La Guinée est également sous le choc d'une autre tragédie survenue en décembre, lorsque 24 personnes ont trouvé la mort et des centaines d'autres ont été blessées dans une énorme explosion et un incendie dans un dépôt de carburant à Conakry. "Nous sommes responsables", déclare Diawara à propos de la dernière catastrophe.
"C'est à cause de notre victoire. Les gens sont tellement heureux lorsque l'équipe gagne que les célébrations deviennent un peu stupides. Bien sûr qu'il doit y avoir des célébrations. Bien sûr qu'il y a eu la catastrophe (en décembre), mais c'est exactement cela, nous voulons éviter d'avoir à déplorer d'autres morts."
Guirassy joueur "spécial"
Diawara, qui est né en France et y a joué pour Bordeaux, le Paris Saint-Germain, Marseille et Nice, a pris la tête de l'équipe avant la dernière CAN en 2022, en remplacement du Français Didier Six. Il s'est rapidement donné pour mission d'exploiter le grand nombre de joueurs d'origine guinéenne nés en Europe.
Ainsi, l'équipe qui comptait déjà le milieu de terrain Naby Keita, ancien joueur de Liverpool, a depuis été renforcée par des joueurs comme le défenseur Mouctar Diakhaby et l'attaquant Serhou Guirassy, tous deux anciens internationaux français chez les jeunes.
Guirassy n'a été titularisé qu'une seule fois depuis le début de la saison en raison d'une blessure, mais le joueur de 27 ans est la grande star de l'équipe, avec 17 buts en 14 matches de Bundesliga cette saison pour Stuttgart. "Je n'aime pas mettre en avant un joueur en particulier. Je préfère parler du groupe, de l'équipe, de la famille même. Mais il est vrai qu'on ne peut pas marquer 17 buts en Bundesliga sans être un joueur spécial", déclare l'entraîneur.
"Mais au-delà de ça, l'Afrique a ses propres caractéristiques. Elle est complètement différente de l'Europe. Il y a la chaleur, le climat en général, les terrains. La Coupe d'Afrique des nations est une compétition extraordinaire et de très haut niveau. Il faut donc s'adapter. Il a été blessé, mais il s'est remis progressivement sur pied et il est aujourd'hui à 100 %."
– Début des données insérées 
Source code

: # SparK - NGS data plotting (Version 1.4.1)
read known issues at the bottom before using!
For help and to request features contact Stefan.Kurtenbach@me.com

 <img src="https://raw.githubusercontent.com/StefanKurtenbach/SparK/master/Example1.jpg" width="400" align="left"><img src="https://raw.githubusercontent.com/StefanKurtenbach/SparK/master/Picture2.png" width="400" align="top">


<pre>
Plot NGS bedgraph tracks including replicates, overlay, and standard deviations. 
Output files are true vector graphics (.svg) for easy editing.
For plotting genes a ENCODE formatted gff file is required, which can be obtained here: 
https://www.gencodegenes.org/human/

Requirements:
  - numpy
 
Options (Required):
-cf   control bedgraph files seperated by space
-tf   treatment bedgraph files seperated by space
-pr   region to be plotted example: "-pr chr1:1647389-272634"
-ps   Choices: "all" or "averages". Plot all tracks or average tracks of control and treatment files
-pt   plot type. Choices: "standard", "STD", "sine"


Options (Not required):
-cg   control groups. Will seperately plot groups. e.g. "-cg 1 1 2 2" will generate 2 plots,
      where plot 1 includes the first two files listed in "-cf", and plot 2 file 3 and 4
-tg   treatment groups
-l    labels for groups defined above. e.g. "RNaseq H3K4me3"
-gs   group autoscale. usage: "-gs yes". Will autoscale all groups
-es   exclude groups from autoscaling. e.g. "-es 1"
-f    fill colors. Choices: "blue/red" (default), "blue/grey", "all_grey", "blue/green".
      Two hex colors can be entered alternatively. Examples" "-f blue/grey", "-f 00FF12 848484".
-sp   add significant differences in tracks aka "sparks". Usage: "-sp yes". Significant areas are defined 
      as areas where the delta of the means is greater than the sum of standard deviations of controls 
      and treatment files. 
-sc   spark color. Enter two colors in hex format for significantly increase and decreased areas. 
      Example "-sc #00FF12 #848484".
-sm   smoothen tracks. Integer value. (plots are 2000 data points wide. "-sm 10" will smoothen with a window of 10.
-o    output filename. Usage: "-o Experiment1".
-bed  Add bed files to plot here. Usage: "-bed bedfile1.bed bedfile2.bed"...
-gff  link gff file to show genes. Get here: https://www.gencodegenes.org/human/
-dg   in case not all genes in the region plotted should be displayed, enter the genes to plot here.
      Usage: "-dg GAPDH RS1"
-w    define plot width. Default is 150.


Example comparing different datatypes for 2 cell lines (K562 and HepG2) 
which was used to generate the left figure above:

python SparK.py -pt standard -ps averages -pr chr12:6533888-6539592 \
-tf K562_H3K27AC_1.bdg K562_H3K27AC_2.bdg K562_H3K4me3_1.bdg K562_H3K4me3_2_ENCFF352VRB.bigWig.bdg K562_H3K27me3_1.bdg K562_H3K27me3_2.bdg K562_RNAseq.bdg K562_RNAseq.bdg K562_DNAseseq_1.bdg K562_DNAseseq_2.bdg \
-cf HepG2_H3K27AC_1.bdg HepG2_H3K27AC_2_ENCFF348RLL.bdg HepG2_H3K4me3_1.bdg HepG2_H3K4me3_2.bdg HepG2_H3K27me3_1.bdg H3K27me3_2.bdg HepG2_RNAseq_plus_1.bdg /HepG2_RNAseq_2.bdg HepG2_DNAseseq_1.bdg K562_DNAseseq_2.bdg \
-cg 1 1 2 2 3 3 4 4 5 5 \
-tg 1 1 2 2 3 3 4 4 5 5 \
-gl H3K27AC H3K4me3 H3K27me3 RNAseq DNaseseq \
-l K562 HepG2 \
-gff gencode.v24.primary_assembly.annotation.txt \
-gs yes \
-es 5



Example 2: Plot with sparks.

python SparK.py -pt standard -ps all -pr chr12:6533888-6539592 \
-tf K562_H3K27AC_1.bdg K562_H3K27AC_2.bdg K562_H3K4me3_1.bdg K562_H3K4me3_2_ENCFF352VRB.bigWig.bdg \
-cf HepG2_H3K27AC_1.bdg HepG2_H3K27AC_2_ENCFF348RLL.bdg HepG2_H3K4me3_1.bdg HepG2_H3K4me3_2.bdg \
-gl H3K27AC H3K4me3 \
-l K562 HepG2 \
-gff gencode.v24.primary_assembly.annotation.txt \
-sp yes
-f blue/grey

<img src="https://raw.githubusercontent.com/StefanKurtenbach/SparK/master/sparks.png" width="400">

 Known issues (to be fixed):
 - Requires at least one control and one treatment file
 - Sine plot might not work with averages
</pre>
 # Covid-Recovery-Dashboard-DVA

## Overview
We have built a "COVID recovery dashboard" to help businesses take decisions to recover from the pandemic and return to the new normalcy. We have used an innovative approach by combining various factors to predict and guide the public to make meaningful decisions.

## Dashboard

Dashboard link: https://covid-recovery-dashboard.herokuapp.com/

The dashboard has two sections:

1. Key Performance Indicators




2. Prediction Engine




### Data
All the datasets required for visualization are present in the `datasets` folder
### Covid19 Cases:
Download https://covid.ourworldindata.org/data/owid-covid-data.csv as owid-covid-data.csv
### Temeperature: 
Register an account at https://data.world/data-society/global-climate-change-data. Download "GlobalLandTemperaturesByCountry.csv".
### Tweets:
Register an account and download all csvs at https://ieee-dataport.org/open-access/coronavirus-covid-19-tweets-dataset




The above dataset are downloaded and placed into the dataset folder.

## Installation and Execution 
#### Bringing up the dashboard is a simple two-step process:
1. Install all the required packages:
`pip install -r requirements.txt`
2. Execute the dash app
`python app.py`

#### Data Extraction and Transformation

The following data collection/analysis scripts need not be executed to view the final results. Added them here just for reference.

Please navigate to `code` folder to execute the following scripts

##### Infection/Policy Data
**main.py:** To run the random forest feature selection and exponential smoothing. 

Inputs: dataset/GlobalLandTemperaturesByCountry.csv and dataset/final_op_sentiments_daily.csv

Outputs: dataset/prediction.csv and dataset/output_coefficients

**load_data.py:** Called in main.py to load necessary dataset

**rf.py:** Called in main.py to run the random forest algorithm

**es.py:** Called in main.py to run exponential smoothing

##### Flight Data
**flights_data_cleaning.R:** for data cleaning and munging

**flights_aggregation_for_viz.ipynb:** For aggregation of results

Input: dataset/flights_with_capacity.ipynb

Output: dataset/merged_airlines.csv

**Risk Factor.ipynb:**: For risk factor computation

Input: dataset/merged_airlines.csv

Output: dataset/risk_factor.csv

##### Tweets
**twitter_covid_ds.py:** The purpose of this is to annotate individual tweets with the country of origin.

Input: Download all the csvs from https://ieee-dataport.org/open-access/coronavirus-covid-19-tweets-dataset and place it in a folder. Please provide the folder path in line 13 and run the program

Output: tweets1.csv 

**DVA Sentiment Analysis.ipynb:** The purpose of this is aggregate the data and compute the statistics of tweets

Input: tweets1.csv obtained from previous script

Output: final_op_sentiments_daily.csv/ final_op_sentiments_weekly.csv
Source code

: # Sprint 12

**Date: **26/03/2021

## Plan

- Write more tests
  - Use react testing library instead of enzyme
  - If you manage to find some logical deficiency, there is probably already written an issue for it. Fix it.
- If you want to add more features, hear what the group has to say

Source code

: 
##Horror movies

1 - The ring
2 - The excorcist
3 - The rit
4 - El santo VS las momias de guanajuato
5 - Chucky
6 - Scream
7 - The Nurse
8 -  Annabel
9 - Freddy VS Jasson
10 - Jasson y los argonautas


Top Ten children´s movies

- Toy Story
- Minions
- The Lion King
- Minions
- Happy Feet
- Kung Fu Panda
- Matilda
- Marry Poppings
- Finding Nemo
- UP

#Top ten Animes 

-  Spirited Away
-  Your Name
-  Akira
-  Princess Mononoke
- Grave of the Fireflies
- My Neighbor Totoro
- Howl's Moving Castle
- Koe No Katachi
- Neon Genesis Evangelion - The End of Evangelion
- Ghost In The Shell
Reste à savoir s'il parviendra à déloger Bayo face à la RD Congo. La Guinée, qui a terminé troisième de son groupe derrière le Sénégal et le Cameroun, espère maintenant entrer dans l'histoire.
"Quand on entre dans une compétition, c'est avec l'objectif d'aller au bout, même si on n'a jamais eu la chance d'atteindre les demi-finales auparavant. Cette fois-ci, on voit que la voie s'ouvre à nous."